(Source data)

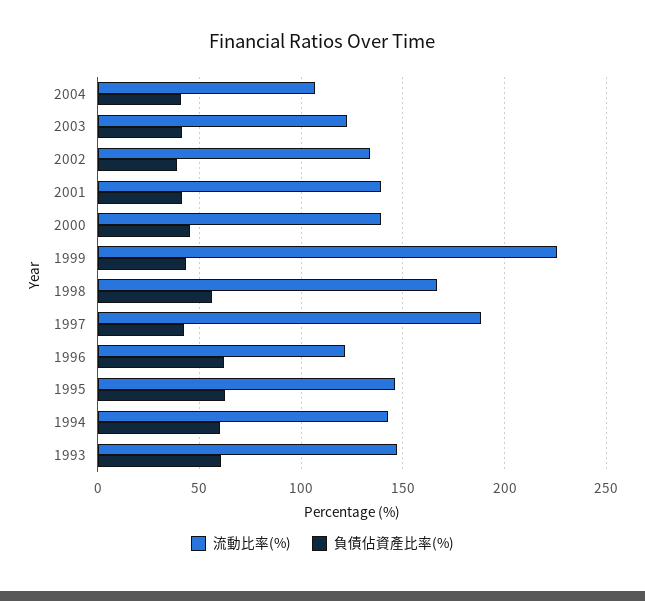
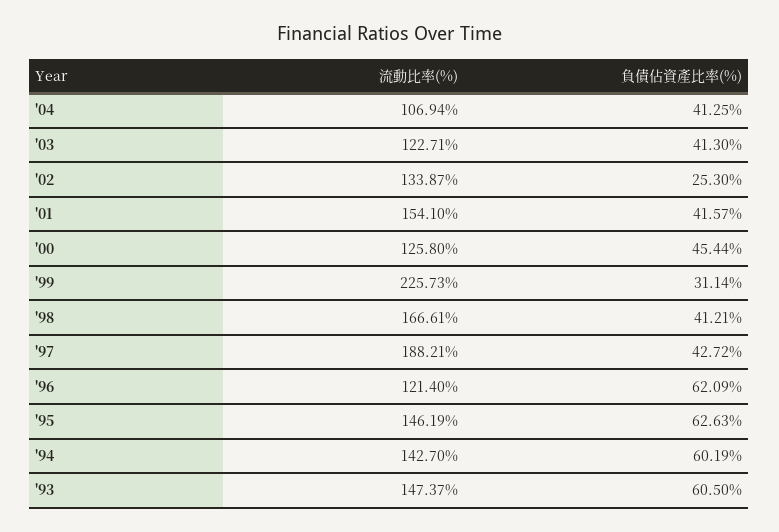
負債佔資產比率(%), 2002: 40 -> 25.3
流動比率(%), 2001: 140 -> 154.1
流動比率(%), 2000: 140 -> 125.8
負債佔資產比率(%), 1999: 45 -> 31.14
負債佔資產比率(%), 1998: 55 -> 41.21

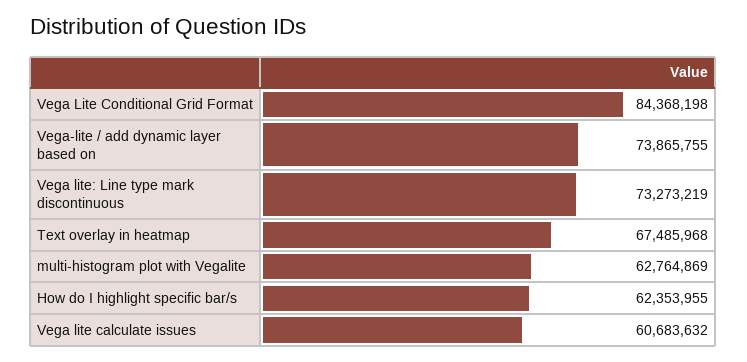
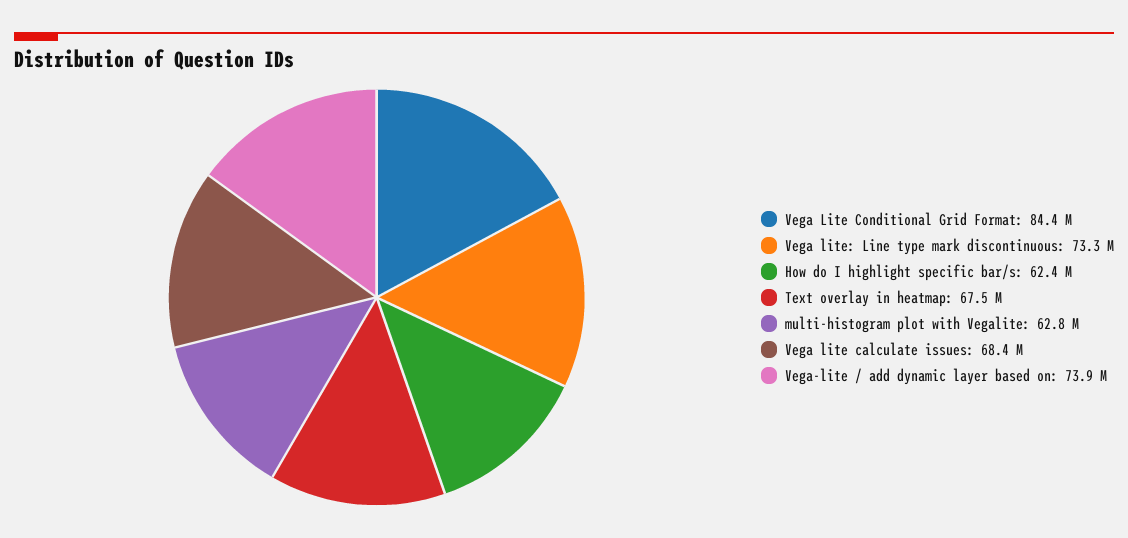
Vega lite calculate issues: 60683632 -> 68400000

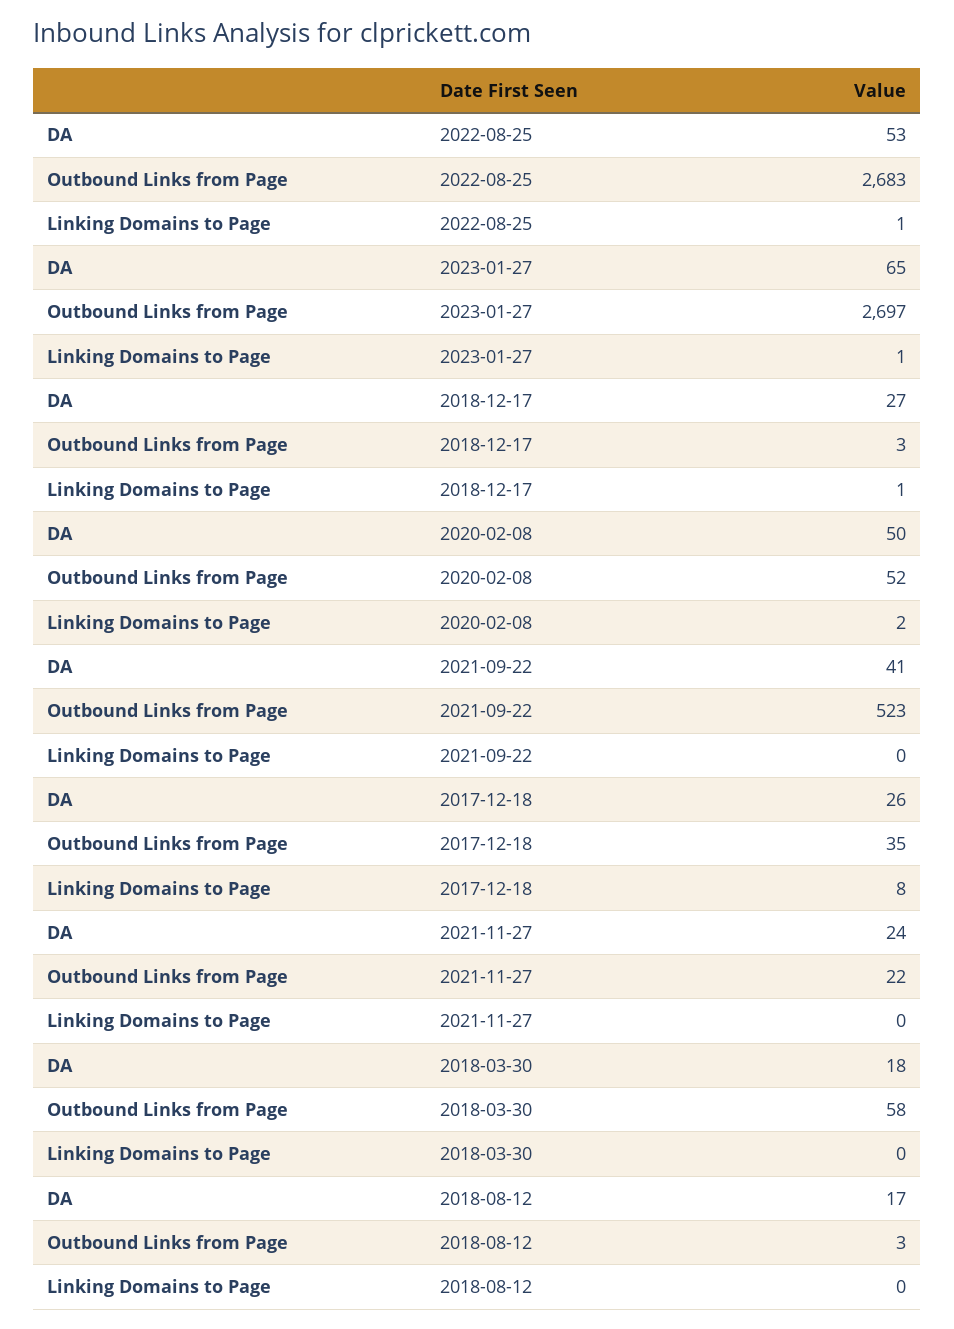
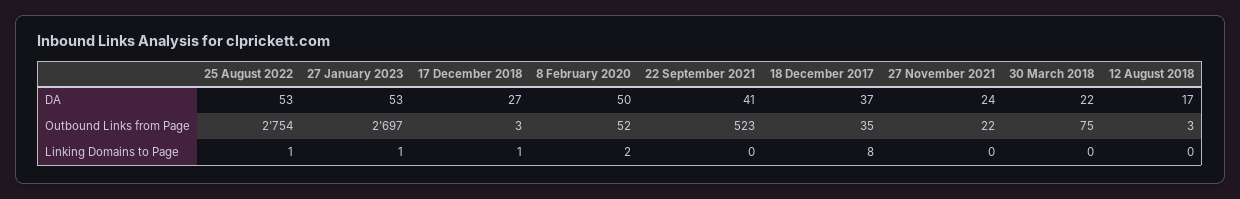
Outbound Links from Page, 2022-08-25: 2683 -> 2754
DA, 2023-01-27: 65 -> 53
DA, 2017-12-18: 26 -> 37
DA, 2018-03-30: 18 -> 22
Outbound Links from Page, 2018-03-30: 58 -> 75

(End Source data)
(Source data)

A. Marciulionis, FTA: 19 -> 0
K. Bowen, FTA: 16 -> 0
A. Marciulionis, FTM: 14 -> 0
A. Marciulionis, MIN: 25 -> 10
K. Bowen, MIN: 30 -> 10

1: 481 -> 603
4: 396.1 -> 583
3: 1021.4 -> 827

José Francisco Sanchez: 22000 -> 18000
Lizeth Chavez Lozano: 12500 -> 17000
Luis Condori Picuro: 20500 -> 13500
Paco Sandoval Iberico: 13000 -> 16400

(End Source data)

Activity:
For each line of the entries that includes "Outbound", show that line.

Answer section:
Outbound Links from Page, 2022-08-25: 2683 -> 2754
Outbound Links from Page, 2018-03-30: 58 -> 75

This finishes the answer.